▸ **AVAILABLE DATA**
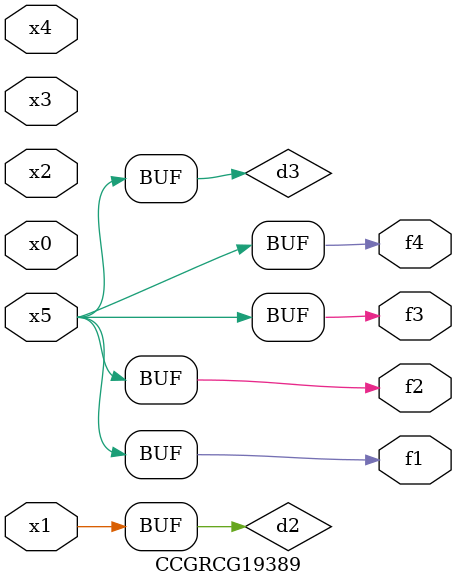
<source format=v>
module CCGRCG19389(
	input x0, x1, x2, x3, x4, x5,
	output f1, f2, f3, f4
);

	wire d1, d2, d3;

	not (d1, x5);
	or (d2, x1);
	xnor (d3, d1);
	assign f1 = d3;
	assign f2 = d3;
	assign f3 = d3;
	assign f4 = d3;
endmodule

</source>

...

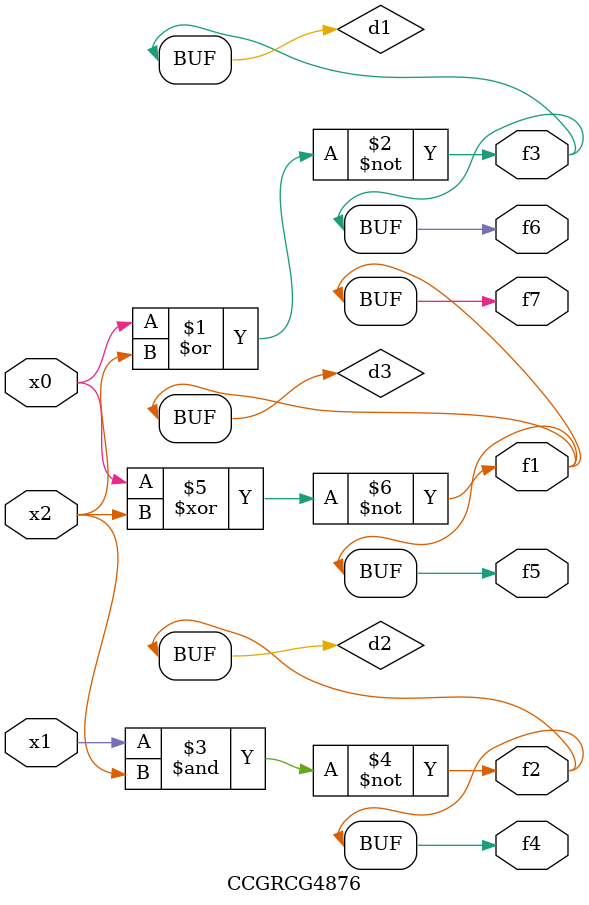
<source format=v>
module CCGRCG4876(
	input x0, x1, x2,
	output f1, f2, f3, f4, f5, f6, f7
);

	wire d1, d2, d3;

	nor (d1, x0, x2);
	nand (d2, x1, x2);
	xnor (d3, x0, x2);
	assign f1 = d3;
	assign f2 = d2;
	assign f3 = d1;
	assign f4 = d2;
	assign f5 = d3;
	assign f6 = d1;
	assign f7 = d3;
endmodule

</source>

...

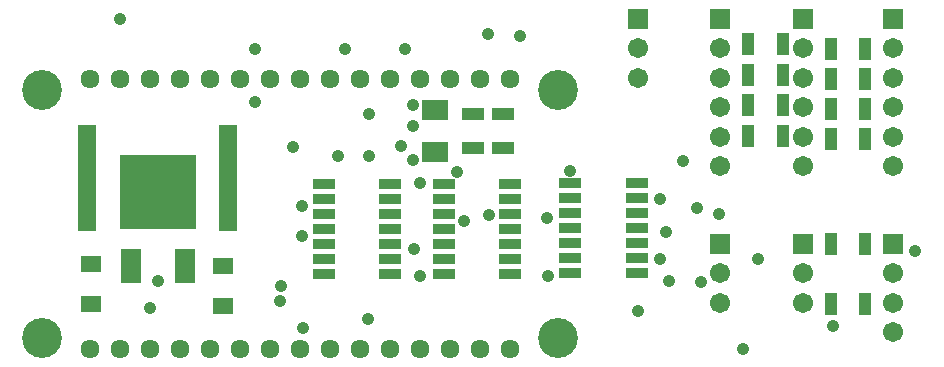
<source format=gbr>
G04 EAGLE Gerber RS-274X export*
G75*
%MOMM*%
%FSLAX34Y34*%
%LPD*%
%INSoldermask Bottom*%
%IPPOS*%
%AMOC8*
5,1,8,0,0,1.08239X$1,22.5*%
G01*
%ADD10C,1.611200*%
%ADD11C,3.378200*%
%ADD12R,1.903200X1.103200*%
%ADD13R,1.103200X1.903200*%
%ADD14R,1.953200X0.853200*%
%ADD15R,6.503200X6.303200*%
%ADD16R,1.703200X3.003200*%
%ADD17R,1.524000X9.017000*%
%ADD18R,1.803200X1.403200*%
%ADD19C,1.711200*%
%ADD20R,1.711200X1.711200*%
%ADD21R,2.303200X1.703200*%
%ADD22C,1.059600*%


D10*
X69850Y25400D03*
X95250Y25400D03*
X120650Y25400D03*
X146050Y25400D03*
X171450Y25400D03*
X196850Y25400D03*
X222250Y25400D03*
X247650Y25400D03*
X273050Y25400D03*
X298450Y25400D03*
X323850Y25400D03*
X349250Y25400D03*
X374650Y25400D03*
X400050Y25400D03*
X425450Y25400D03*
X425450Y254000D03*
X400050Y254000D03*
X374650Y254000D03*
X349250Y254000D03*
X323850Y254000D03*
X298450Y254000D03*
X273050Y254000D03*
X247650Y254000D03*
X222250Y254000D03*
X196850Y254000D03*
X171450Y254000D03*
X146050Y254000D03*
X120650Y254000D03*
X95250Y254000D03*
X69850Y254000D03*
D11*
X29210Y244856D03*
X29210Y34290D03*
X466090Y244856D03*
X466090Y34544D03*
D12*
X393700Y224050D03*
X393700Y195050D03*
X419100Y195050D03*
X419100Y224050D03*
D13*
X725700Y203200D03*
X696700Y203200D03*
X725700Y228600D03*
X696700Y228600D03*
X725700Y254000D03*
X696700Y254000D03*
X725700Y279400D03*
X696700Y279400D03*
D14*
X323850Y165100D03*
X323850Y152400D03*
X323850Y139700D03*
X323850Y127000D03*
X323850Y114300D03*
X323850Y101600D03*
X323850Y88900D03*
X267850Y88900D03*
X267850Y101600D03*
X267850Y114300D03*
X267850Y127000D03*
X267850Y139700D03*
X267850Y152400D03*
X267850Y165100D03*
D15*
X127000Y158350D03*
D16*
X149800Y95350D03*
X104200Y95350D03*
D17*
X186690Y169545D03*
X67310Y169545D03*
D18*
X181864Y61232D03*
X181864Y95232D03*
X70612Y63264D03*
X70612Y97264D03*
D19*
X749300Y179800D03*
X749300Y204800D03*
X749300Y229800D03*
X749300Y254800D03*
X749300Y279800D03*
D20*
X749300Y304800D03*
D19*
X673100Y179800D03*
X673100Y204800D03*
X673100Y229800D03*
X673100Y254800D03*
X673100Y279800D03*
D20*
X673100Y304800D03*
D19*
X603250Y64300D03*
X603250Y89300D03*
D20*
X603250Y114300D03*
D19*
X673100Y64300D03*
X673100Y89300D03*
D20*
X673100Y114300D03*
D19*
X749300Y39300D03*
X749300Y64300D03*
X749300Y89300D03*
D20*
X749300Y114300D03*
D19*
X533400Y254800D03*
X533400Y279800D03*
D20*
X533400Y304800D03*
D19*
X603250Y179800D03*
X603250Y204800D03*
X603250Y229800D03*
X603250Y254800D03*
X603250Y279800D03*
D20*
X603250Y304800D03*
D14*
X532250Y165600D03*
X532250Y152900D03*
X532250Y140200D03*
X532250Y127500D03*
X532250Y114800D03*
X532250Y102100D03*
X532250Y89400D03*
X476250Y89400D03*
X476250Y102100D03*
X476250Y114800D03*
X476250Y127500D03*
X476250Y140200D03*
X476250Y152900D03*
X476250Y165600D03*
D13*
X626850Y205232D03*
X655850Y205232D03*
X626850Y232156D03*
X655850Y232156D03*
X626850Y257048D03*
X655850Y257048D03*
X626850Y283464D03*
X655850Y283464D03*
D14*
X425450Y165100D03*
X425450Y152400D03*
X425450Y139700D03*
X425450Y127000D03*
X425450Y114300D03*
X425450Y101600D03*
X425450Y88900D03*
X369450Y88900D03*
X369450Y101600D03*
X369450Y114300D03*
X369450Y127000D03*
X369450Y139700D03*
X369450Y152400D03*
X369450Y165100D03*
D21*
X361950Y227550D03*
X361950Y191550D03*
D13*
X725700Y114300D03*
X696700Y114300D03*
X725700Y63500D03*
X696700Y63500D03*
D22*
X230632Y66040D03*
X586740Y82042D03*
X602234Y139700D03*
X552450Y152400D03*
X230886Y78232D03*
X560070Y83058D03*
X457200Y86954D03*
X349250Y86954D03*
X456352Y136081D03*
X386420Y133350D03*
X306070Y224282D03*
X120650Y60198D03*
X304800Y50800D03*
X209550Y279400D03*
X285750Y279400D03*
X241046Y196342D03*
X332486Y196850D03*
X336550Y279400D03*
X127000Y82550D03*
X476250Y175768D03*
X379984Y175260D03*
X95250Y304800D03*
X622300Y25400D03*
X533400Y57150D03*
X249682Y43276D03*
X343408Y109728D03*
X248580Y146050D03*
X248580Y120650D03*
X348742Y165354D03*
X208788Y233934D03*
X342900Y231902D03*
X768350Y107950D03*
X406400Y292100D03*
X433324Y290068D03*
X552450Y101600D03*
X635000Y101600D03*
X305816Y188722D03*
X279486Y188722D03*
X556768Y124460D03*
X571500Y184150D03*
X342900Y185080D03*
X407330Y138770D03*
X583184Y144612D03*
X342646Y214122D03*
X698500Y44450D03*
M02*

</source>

▸ **EXERCISE**
How many of the lines above hold "output"? Answer with only the number.

▸ **RESULT OF THE TASK**
2